What you need to do ▸
Copy the stretch of entries from the line containing "mueve al borde de la transfigurac" through the line containing "dos actores japoneses conocidos", substituting "figuras" for "personajes" and changing nothing else.

Saved entries
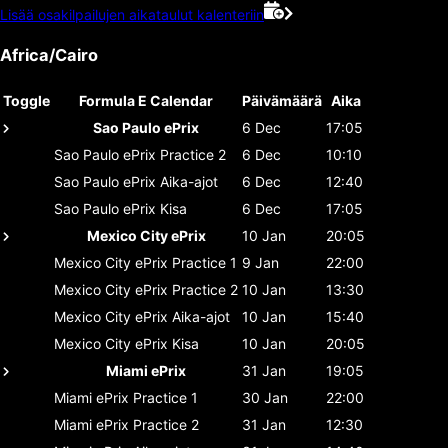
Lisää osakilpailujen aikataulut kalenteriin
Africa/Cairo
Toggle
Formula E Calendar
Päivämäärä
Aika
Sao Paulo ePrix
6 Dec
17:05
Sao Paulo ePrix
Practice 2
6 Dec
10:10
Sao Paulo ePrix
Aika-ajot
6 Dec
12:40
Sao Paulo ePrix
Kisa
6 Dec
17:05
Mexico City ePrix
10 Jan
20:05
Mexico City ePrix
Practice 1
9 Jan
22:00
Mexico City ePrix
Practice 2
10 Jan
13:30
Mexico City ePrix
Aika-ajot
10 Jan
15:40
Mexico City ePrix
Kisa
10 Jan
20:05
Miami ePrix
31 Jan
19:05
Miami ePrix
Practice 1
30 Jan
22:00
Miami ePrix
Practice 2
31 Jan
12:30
* * *
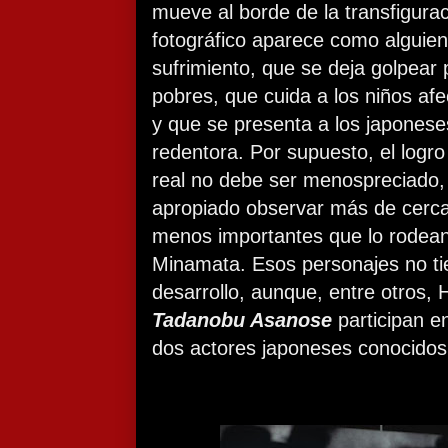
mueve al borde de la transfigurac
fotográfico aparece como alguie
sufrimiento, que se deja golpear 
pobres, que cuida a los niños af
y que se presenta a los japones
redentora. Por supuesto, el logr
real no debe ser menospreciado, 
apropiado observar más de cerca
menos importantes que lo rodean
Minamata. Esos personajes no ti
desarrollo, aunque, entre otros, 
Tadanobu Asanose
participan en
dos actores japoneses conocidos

Task output ▸
mueve al borde de la transfigurac
fotográfico aparece como alguie
sufrimiento, que se deja golpear 
pobres, que cuida a los niños af
y que se presenta a los japones
redentora. Por supuesto, el logr
real no debe ser menospreciado, 
apropiado observar más de cerca
menos importantes que lo rodean
Minamata. Esos figuras no ti
desarrollo, aunque, entre otros, 
Tadanobu Asanose
participan en
dos actores japoneses conocidos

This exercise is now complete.